Samples were thawed on ice and the total IgG, IgM, IgA, and sIgA components of breast milk (and total IgA and sIgA from infant stool) were quantified using in-house sandwich enzyme-linked immunosorbent assays (ELISA) using standardised protocols.

Wells of 96 well microtitre plates (Immulon 4HBX, Fisher Scientific UK Ltd) were coated with 100 µl of capture antibodies at 1 µg/ml in Coating Buffer (35 mM NaHCO3, 15 mM Na2CO3 pH 9.6) and incubated overnight at 4 °C. Capture antibodies were anti-human IgG (γ-chain); anti-human IgM (μ-chain) or anti-human IgA (α-chain) (all Sigma).

Plates were then washed with PBS containing 0.05% (v/v) Tween 20 (PBSTw) on a plate washer and non-specific sites were blocked by incubation with 150 µl/well PBS containing 5% (w/v) (PBSA) for 45 min at room temperature.

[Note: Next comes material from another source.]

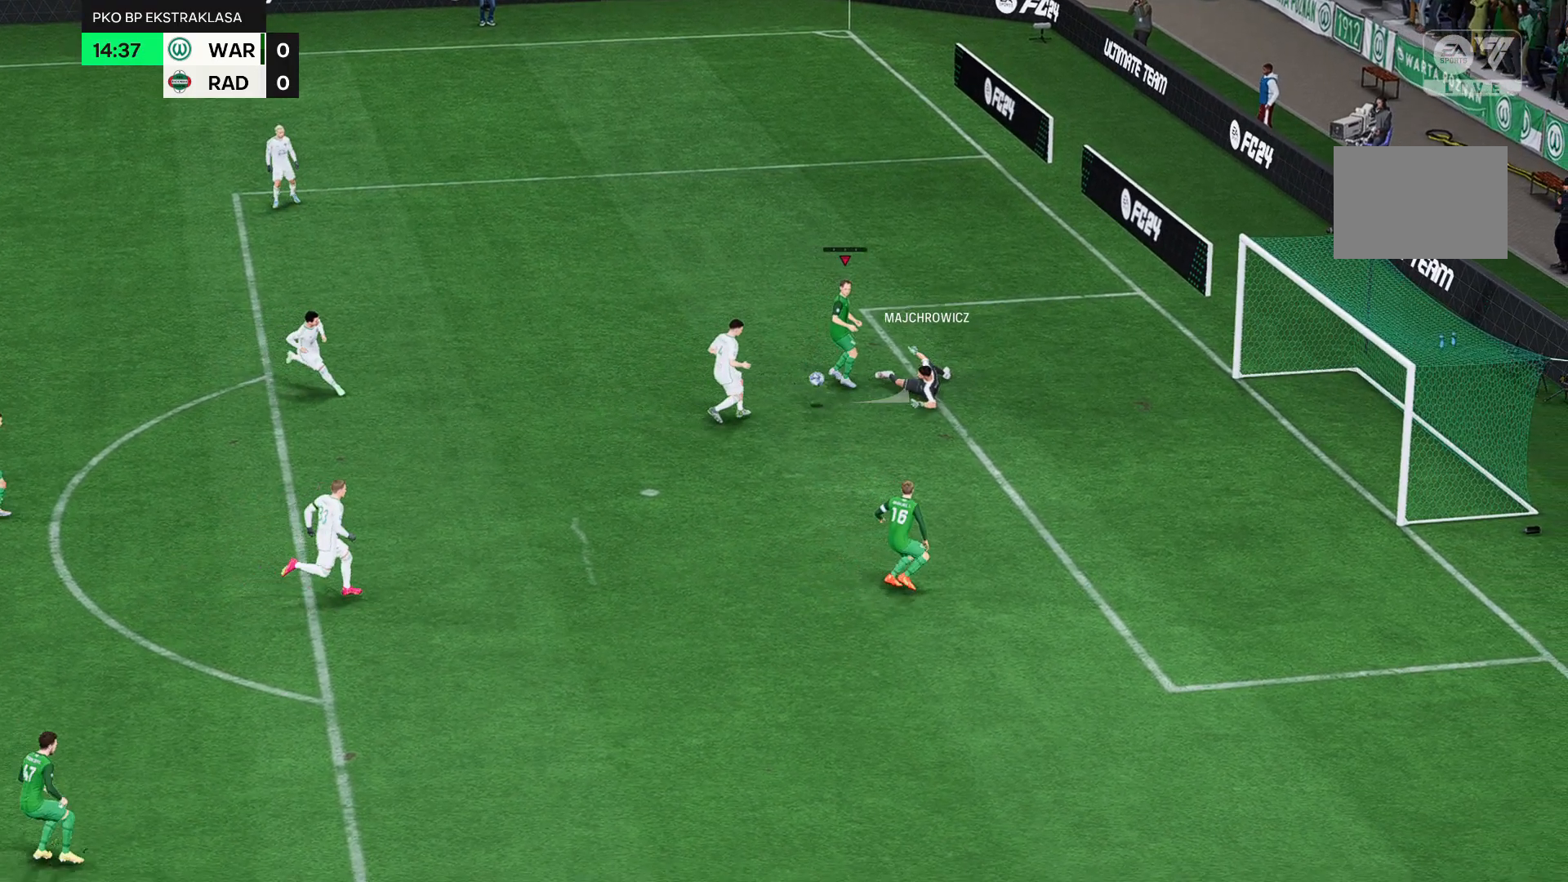
{"dt_ms": 500, "buttons": [], "left_stick": "down-right", "events": []}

After washing with PBSTw, 100 µl/well of sample or antibody standard (diluted in PBSTw containing 0.5% (w/v) (PBSATw) was added and incubated at room temperature for 2 h.

Standards used were IgG from human serum (Sigma I2511); IgM from human serum (Sigma I8260), or IgA from human colostrum (Sigma I2636). A broad standard curve was prepared ranging from 5000 to 0.5 ng/ml.

Following a further two washes with PBSTw, bound IgG, IgM or IgA were detected in a 45 min incubation with 100 µl of secondary goat anti-human IgG, IgM, or IgA peroxidase-conjugated antibodies (IgA) (all Sigma) respectively, added at a 1:5000 dilution.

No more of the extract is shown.